A FAZER.
No texto sobre a despamonhalização da vida, liste, por favor, todos os pensadores que, segundo o texto, convivem em harmonia com macarrão instantâneo, batatas fritas e Lady Gaga.

TRECHO DO TEXTO.
ALÉM DAS BIBLIOTECAS


SOBRE A DESPAMONHALIZAÇÃO DA VIDA

Maria das Graças Targino

Renata Santos

 

Pressa: esta é a palavra em voga atualmente. Tudo que fazemos, consumimos e planejamos é em função desta pequena palavra que consegue ser o guia de milhares de pessoas. Não temos tempo para pensar ou refletir sobre o que nos é de grande valia ou estima. Não temos tempo para sair com os amigos, namorar, admirar a vida e / ou ficar à toa curtindo o ócio criativo, tão apregoado desde a edição do livro do cientista italiano Domenico De Masi. Sempre e sempre, temos muitas coisas para fazer, muitos planos e metas a cumprir e, principalmente, muito dinheiro a ganhar...

 

Em texto do filósofo e professor da Pontifícia Universidade Católica de São Paulo, Mário Sérgio Cortella, surpreendentemente veiculado em publicação popular, “Brasil. Almanaque de Cultura Popular”, São Paulo, ano 2012, que, em geral, não edita teores mais complexos, o status quo da sociedade é tratado sob ótica extremamente inovadora. Intitulado “É preciso rejeitar a despamonhalização da vida”, o artigo discute exatamente a pressa inerente às coletividades, advinda, em grande parte, da evolução das tecnologias de informação e de comunicação (TIC). Para tanto, a princípio, Cortella diferencia pressa de velocidade, em diferentes instâncias, ou seja, desde o acesso às informações até o atendimento médico ou o ritual das refeições:

 

Acessar uma informação velozmente não significa que o estudo sobre ela deva ser apressado [...] Quero velocidade na hora de ser atendido por um médico, mas não quero pressa na consulta. Quero velocidade na hora de sentar para comer quando estou faminto, mas não quero ter de comer apressadamente (CORTELLA, 2012, p. 13).

 

Para ilustrar tal diferenciação, o paranaense Mário S. Cortella, autor do livro “Qual é a tua obra?”, que trata de liderança, gestão, ética e comportamento do indivíduo no contexto social, mescla os mais distintos tópicos. Chama a atenção para a importância da prática de uma filosofia que possibilite indagar e questionar sistematicamente o próprio viver. Macarrão instantâneo, batatas fritas e Lady Gaga convivem em harmonia com Heráclito de Éfeso, Parmênides de Eleia ou Platão. O clássico infantil “Alice no país das maravilhas”, de Lewis Carroll, e que constitui verdadeira aula de filosofia com colocações sábias que se perdem em suas linhas e ilustrações, se une à epistemologia, à antropologia filosófica e até ao Matrix... É um texto realmente surpreendente!

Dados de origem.
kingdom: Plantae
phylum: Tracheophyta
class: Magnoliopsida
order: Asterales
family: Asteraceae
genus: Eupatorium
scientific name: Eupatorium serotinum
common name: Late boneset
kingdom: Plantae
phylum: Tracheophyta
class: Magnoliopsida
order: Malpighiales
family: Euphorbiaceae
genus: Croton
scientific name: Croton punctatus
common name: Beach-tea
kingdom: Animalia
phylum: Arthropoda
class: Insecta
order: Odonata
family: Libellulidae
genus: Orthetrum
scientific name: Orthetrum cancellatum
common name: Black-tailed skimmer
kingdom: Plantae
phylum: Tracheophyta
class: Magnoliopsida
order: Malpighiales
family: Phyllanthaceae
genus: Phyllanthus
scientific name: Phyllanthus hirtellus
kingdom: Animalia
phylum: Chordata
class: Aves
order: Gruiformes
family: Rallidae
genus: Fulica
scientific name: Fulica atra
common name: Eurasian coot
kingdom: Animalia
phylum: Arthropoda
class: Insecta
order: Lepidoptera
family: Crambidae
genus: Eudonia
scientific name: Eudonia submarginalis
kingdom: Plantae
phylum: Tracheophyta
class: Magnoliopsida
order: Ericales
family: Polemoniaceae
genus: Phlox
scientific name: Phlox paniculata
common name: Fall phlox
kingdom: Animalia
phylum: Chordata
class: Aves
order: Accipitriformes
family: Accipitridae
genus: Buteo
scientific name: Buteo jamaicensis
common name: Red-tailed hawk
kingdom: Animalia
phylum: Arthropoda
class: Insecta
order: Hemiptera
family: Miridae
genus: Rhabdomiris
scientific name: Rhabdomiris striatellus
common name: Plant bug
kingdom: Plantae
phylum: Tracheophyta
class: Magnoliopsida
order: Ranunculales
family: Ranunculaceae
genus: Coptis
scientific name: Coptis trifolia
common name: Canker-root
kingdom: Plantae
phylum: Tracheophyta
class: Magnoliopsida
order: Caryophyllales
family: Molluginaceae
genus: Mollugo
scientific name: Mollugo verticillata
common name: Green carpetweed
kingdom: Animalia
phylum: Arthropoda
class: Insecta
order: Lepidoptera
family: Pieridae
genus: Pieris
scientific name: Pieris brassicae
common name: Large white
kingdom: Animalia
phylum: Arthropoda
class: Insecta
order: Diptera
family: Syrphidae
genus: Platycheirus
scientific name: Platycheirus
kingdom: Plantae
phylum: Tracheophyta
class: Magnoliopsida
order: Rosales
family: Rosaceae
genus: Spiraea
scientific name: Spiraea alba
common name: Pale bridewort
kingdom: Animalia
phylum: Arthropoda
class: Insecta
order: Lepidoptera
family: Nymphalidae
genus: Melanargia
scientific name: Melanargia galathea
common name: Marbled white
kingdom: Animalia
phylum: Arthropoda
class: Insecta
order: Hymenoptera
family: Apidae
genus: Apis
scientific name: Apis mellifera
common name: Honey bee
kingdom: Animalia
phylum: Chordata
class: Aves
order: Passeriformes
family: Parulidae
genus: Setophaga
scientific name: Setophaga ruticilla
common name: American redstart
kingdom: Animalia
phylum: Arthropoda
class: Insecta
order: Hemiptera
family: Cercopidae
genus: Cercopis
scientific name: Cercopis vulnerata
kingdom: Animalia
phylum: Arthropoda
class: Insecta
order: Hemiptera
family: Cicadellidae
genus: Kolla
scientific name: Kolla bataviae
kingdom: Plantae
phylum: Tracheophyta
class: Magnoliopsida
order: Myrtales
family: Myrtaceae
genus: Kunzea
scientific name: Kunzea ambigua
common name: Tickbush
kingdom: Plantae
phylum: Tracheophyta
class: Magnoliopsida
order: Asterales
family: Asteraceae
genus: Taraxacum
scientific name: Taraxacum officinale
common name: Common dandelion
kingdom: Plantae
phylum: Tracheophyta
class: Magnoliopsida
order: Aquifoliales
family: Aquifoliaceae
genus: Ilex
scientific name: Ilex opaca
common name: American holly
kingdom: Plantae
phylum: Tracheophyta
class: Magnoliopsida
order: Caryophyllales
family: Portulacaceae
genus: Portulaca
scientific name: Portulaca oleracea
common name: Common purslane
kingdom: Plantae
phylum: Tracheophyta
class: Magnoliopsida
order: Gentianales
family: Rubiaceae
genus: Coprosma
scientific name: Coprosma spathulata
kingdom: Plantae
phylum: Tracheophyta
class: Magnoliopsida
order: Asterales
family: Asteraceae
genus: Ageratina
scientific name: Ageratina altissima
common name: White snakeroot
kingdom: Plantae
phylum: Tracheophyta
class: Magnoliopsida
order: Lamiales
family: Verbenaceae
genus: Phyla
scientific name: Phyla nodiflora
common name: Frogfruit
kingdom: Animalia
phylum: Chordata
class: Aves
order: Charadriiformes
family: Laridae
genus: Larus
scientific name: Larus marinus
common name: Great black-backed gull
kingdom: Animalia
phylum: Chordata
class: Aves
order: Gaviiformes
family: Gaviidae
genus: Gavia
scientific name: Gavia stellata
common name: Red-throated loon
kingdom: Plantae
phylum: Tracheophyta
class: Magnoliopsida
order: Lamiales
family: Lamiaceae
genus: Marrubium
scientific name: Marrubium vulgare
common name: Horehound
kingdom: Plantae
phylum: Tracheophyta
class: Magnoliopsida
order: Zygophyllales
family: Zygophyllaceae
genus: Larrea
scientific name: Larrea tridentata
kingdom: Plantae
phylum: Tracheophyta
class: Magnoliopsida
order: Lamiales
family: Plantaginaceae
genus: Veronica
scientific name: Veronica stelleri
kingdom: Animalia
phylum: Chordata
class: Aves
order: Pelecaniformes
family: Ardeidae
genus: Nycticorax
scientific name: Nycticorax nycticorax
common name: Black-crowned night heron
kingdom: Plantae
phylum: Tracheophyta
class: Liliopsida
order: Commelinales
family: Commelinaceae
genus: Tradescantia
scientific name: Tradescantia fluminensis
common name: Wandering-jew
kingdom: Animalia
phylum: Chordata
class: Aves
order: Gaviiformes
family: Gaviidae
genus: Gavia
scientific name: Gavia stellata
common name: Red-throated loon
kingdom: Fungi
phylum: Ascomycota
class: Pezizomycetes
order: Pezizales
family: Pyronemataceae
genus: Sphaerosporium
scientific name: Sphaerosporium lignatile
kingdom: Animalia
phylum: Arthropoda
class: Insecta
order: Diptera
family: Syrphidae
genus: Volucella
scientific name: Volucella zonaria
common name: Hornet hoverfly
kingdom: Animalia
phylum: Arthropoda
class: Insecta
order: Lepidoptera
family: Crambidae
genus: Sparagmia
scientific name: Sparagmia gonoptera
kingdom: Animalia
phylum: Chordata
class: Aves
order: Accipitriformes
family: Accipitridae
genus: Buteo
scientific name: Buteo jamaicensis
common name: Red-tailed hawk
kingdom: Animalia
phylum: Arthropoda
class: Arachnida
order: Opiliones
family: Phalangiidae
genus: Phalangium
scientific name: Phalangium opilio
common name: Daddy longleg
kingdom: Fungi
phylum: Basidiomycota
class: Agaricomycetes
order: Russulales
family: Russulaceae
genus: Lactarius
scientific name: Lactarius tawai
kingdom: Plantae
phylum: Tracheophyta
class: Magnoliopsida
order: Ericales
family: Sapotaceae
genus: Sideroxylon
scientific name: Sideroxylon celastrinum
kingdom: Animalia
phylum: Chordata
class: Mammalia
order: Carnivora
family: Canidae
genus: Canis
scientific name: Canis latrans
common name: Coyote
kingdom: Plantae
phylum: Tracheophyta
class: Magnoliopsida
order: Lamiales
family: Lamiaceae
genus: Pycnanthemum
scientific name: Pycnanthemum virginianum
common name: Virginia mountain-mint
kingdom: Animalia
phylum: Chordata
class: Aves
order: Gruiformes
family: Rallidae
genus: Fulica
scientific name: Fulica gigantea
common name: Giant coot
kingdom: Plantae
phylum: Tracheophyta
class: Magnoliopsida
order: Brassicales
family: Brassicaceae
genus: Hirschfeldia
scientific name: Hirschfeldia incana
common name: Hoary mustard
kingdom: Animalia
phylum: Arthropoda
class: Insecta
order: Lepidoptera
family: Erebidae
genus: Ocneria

RESPOSTA.
Heráclito de Éfeso, Parmênides de Eleia, Platão